In 2001, the bodies of five women were found brutally raped and murdered. To this day, no one has stood trial and a serial killer remains on the loose.
Story by reporter: Julie Sephlia : Twitter: i.sephlia : Facebook
Police say it’s just a matter of time when the killings will happen again. And you may know him.
Operation Kurdaitcha (Op-Kurd) was the investigatory body installed at the time to look into these vicious Queensland murders to try and establish a pattern and arrest this serial killer. Apart from the weather event during each of the murders and the processes of the crime itself, few lines of investigation turned up anything. The murderer didn’t use a weapon (except his hands) and rain washed all other evidence away.
Alan Sweetman who led this special crime unit said, “Just as it [Op-Kurd] was forming, the murders stopped. We thought the bikeway rapist may have been our guy but this wasn’t the case. Once we brought him in for questioning we could tell something was off. His timing was different and so were the locations where he committed his crimes. Then the DNA results confirmed it. We took a serial rapist off the streets but a serial killer remained free. So far, why these six were chosen is beyond our understanding. All we know is it’ll happen again or is still happening… somewhere else.”
The investigation was scaled down at the end of 2002 but the case remains open.
“Until we receive new information, we’re unable to proceed. He could’ve moved interstate or left the country entirely.
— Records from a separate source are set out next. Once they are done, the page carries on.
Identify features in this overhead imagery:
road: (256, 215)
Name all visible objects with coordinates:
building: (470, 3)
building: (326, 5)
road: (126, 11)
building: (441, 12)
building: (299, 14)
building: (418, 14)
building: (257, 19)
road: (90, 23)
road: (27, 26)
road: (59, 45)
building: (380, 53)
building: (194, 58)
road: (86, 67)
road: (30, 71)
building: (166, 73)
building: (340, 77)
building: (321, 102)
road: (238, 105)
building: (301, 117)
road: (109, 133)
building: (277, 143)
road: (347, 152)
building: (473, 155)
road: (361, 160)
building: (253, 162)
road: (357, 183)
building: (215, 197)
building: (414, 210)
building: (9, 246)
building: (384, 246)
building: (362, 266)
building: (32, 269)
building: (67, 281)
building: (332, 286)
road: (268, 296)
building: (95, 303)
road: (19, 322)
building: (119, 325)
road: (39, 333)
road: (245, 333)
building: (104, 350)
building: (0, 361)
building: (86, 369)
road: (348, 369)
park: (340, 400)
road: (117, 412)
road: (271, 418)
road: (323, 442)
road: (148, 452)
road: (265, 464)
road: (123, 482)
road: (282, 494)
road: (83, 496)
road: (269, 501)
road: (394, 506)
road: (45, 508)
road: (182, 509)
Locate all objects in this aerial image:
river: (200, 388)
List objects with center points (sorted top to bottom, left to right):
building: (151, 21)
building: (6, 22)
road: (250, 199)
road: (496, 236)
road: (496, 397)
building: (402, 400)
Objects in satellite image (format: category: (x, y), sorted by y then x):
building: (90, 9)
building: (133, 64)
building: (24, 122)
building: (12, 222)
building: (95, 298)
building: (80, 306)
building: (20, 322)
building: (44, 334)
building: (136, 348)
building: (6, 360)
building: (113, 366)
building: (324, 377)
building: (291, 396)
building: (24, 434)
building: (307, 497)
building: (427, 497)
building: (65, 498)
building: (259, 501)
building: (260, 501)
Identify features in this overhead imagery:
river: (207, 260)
I suspect he’s still doing it somewhere.”
Kurdaitcha either took or led his victims into bushland, raping and choking them until they died. Police suspect that all six women knew their killer beforehand. They appeared to be having secret affairs online, keeping their private lives hidden from family and friends.
Serial Killer Using Dating Sites.
“The problem we have with online dating is that it can be hard to track down people on it. If someone doesn’t want to be found, they can hide in any number of ways. We can trace IP addresses back to their sources but sometimes they aren’t fixed addresses. It appears our serial killer is able to access the ‘net by stealth, changing his online identity frequently to avoid detection and, judging by the correspondence we’ve collected from the victim’s computers, he also seems to have found a way to locate and take advantage of vulnerable ladies. A victim’s family is often left out of the loop and know nothing of what’s been going on in their life.”
“The most disturbing thing we’ve discovered is his skill to turn microphones on inside sleeping computers. He chooses to spend hours at a time listening to his victims, assumedly gathering information. Victims wouldn’t even know he’s in the room, hearing everything said and done in it. We know he’s accessed cameras too but it’s the microphone he prefers to go to. We think that’s because there are no indicator lights to show that its microphone is active.”
The name Kurdaitcha is indigenous to Australia, given to the police by locals near Brisbane’s Police Headquarters. They taunted investigators with it during the media frenzy and, rather than choose another, the police adopted it. At the height of the investigation, Op-Kurd involved more than thirty officers utilising the resources of five specialist crime departments across two cities. The last known murder occurred in December 2001 with Nina DeJong’s body found outside her Forest Lake home.